Phylogenetic networks: what can we reconstruct?
Résumé
Phylogenies are used to describe the history of evolutionarily related biological entities (e.g. genes, individuals, species) and are central in many biological applications, including functional genomics, epidemiology and biodiversity assessment. Many methods for reconstructing and studying phylogenies have been proposed, almost all of which use trees to represent them. Although in many cases this is reasonable, in many others phylogenies should be represented as networks (more precisely directed acyclic graphs). This is due to a number of biological phenomena collectively known as reticulation events, whereby a species or a gene inherits genetic material from more than one parent organism. This may be caused by events such as hybridization (e.g. in plants), horizontal gene transfer (e.g. in bacteria) or recombination (e.g. in viruses or in genomes of sexually reproducing species).

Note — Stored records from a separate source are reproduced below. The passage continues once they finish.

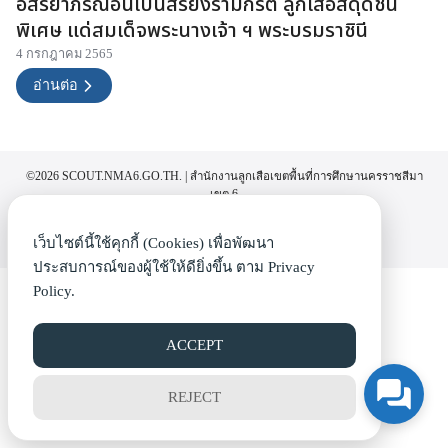
อิสริยาภรณ์อันเป็นสิริยิ่งรามกีรติ ลูกเสือสดุดีชั้น
พิเศษ แด่สมเด็จพระนางเจ้า ฯ พระบรมราชินี
4 กรกฎาคม 2565
อ่านต่อ
©2026 SCOUT.NMA6.GO.TH. | สำนักงานลูกเสือเขตพื้นที่การศึกษานครราชสีมา
เขต 6
เว็บไซต์นี้ใช้คุกกี้ (Cookies) เพื่อพัฒนา
ประสบการณ์ของผู้ใช้ให้ดียิ่งขึ้น ตาม
Privacy
Policy.
ACCEPT
REJECT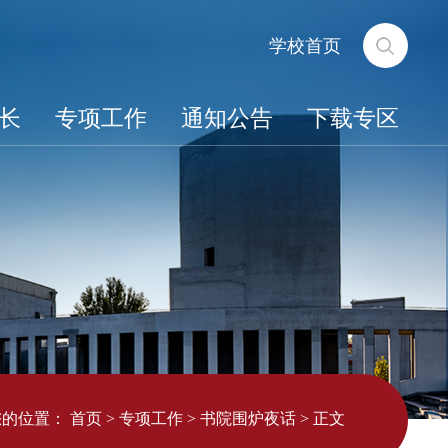
学校首页
长
专项工作
通知公告
下载专区
您的位置：
首页
>
专项工作
>
书院围炉夜话
>
正文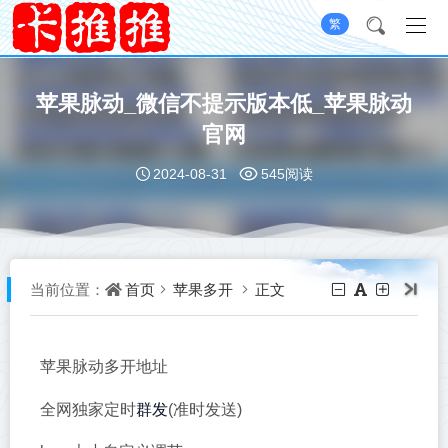
繁
苹果脉动_微信不提示版本低_苹果脉动
官网
2024-08-31
545阅读
首页
苹果多开
正文
当前位置：
苹果脉动多开地址
群发
全网独家定时
(准时发送)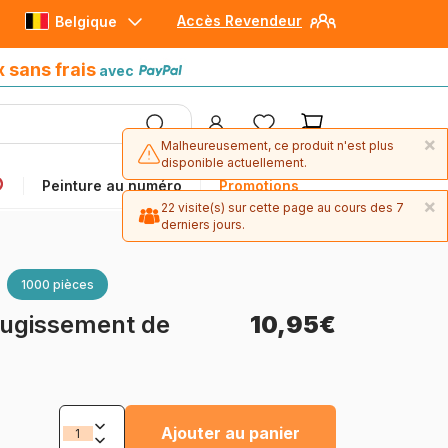
Accès Revendeur
Belgique
Paiement en 4x sans frais
avec Paypal
x sans frais
avec
×
Malheureusement, ce produit n'est plus
disponible actuellement.
Peinture au numéro
Promotions
×
22 visite(s) sur cette page au cours des 7
derniers jours.
1000 pièces
Rugissement de
10,95€
Ajouter au panier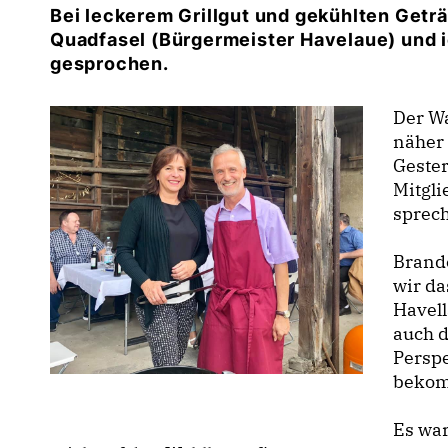
Bei leckerem Grillgut und gekühlten Getr
Quadfasel (Bürgermeister Havelaue) und
gesprochen.
Der W
näher 
Geste
Mitgli
sprec
Brand
wir da
Havel
auch d
Perspe
bekom
Es war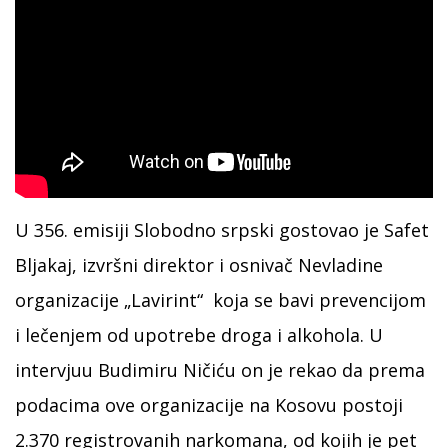
U 356. emisiji Slobodno srpski gostovao je Safet
Bljakaj, izvršni direktor i osnivač Nevladine
organizacije „Lavirint“ koja se bavi prevencijom
i lečenjem od upotrebe droga i alkohola. U
intervjuu Budimiru Ničiću on je rekao da prema
podacima ove organizacije na Kosovu postoji
2.370 registrovanih narkomana, od kojih je pet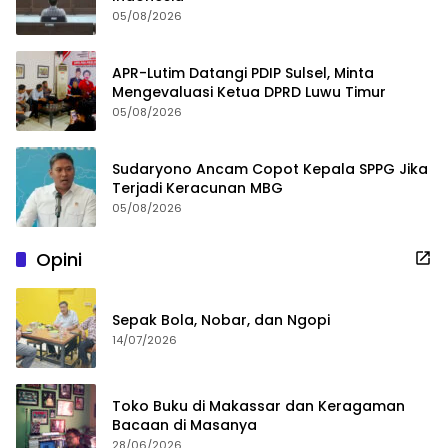
05/08/2026
APR-Lutim Datangi PDIP Sulsel, Minta
Mengevaluasi Ketua DPRD Luwu Timur
05/08/2026
Sudaryono Ancam Copot Kepala SPPG Jika
Terjadi Keracunan MBG
05/08/2026
Opini
Sepak Bola, Nobar, dan Ngopi
14/07/2026
Toko Buku di Makassar dan Keragaman
Bacaan di Masanya
28/06/2026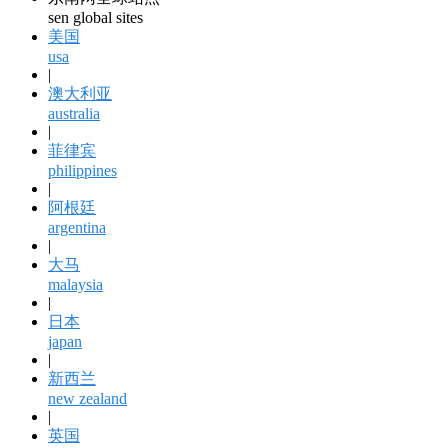
sen global sites
美国
usa
|
澳大利亚
australia
|
菲律宾
philippines
|
阿根廷
argentina
|
大马
malaysia
|
日本
japan
|
新西兰
new zealand
|
英国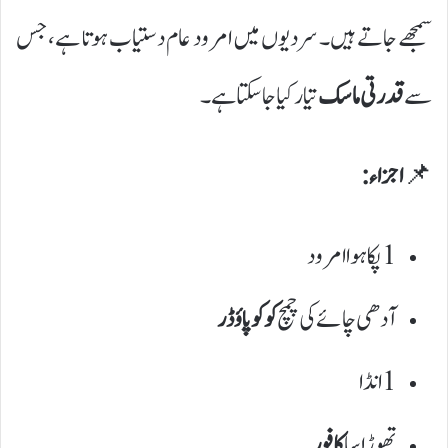
سمجھے جاتے ہیں۔ سردیوں میں امرود عام دستیاب ہوتا ہے، جس
سے
قدرتی ماسک
تیار کیا جا سکتا ہے۔
📌
اجزاء:
1 پکا ہوا امرود
آدھی چائے کی چمچ
کوکو پاؤڈر
1 انڈا
تھوڑا سا
کافور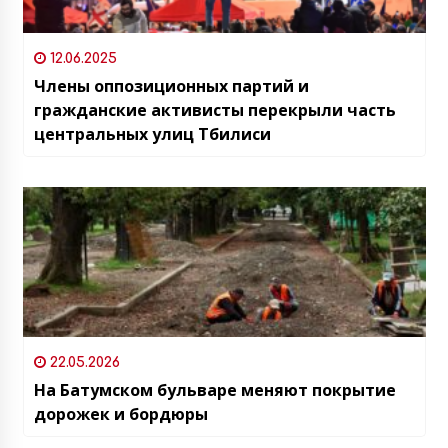
12.06.2025
Члены оппозиционных партий и
гражданские активисты перекрыли часть
центральных улиц Тбилиси
22.05.2026
На Батумском бульваре меняют покрытие
дорожек и бордюры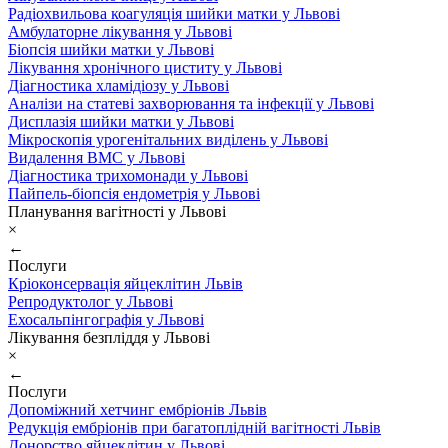
Радіохвильова коагуляція шийки матки у Львові
Амбулаторне лікування у Львові
Біопсія шийки матки у Львові
Лікування хронічного циститу у Львові
Діагностика хламідіозу у Львові
Аналізи на статеві захворювання та інфекції у Львові
Дисплазія шийки матки у Львові
Мікроскопія урогенітальних виділень у Львові
Видалення ВМС у Львові
Діагностика трихомонади у Львові
Пайпель-біопсія ендометрія у Львові
Планування вагітності у Львові
×
←
Послуги
Кріоконсервація яйцеклітин Львів
Репродуктолог у Львові
Ехосальпінгографія у Львові
Лікування безпліддя у Львові
×
←
Послуги
Допоміжний хетчинг ембріонів Львів
Редукція ембріонів при багатоплідній вагітності Львів
Донорство яйцеклітин у Львові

Network inference methods are in their infancy, but they are almost invariably based on the following idea: the goodness of a candidate network is evaluated on the basis of how well the subtrees it contains fit the data. This poses a problem: different networks may contain exactly the same set of subtrees (up to isomorphism), meaning that these networks will be considered "indistinguishable" by most network inference methods, no matter the input data. We propose a novel definition of what constitutes a "uniquely reconstructible" network: for each class of indistinguishable networks, we define a canonical form. Under mild assumptions, the canonical form is unique. Given data coming from any phylogenetic network, only its canonical equivalent can be uniquely reconstructed. This is a fundamental limitation that implies a drastic reduction of the solution space in phylogenetic network inference.